**STATED TASK**
Rewrite the entries from the line with "Extractor 2.28.2 catalogue" to the line with "x y a b theta flux", changing "Sources detected" to "Detections" and keeping everything else the same.

**INPUT RECORDS**

-=-=-

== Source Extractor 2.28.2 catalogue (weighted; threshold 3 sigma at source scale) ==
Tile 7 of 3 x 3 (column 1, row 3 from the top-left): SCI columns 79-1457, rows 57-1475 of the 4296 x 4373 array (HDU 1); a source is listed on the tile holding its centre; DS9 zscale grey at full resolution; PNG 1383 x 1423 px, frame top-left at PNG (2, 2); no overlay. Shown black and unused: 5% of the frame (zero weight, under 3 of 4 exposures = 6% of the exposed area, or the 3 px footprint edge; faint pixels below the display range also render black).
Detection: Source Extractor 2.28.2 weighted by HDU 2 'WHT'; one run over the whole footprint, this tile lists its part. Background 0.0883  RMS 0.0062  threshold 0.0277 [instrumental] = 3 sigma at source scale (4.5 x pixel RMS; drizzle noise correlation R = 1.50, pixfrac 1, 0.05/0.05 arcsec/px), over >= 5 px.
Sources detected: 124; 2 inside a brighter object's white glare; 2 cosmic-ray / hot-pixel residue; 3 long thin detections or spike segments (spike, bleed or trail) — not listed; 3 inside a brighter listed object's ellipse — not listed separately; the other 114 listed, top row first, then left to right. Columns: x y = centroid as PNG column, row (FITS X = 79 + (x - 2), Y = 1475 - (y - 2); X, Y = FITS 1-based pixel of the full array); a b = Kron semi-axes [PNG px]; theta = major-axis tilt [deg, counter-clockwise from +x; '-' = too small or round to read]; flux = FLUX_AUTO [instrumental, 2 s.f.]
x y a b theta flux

-=-=-

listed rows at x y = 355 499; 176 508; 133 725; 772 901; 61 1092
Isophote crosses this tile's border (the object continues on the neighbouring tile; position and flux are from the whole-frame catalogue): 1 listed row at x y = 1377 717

-=-=-

**OUTPUT OF THE EXERCISE**
== Source Extractor 2.28.2 catalogue (weighted; threshold 3 sigma at source scale) ==
Tile 7 of 3 x 3 (column 1, row 3 from the top-left): SCI columns 79-1457, rows 57-1475 of the 4296 x 4373 array (HDU 1); a source is listed on the tile holding its centre; DS9 zscale grey at full resolution; PNG 1383 x 1423 px, frame top-left at PNG (2, 2); no overlay. Shown black and unused: 5% of the frame (zero weight, under 3 of 4 exposures = 6% of the exposed area, or the 3 px footprint edge; faint pixels below the display range also render black).
Detection: Source Extractor 2.28.2 weighted by HDU 2 'WHT'; one run over the whole footprint, this tile lists its part. Background 0.0883  RMS 0.0062  threshold 0.0277 [instrumental] = 3 sigma at source scale (4.5 x pixel RMS; drizzle noise correlation R = 1.50, pixfrac 1, 0.05/0.05 arcsec/px), over >= 5 px.
Detections: 124; 2 inside a brighter object's white glare; 2 cosmic-ray / hot-pixel residue; 3 long thin detections or spike segments (spike, bleed or trail) — not listed; 3 inside a brighter listed object's ellipse — not listed separately; the other 114 listed, top row first, then left to right. Columns: x y = centroid as PNG column, row (FITS X = 79 + (x - 2), Y = 1475 - (y - 2); X, Y = FITS 1-based pixel of the full array); a b = Kron semi-axes [PNG px]; theta = major-axis tilt [deg, counter-clockwise from +x; '-' = too small or round to read]; flux = FLUX_AUTO [instrumental, 2 s.f.]
x y a b theta flux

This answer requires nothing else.